## WHAT YOU NEED TO DO
Write every entry out again, unchanged.

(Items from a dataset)
------------------------------------------------------------------------
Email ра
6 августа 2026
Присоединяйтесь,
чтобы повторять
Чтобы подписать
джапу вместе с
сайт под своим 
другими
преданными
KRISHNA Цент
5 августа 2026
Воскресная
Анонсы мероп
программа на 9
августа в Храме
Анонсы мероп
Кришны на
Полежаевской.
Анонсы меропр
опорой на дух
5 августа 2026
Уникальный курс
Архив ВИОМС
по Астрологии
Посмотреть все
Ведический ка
------------------------------------------------------------------------
## ANSWER SPACE
Email ра
6 августа 2026
Присоединяйтесь,
чтобы повторять
Чтобы подписать
джапу вместе с
сайт под своим 
другими
преданными
KRISHNA Цент
5 августа 2026
Воскресная
Анонсы мероп
программа на 9
августа в Храме
Анонсы мероп
Кришны на
Полежаевской.
Анонсы меропр
опорой на дух
5 августа 2026
Уникальный курс
Архив ВИОМС
по Астрологии
Посмотреть все
Ведический ка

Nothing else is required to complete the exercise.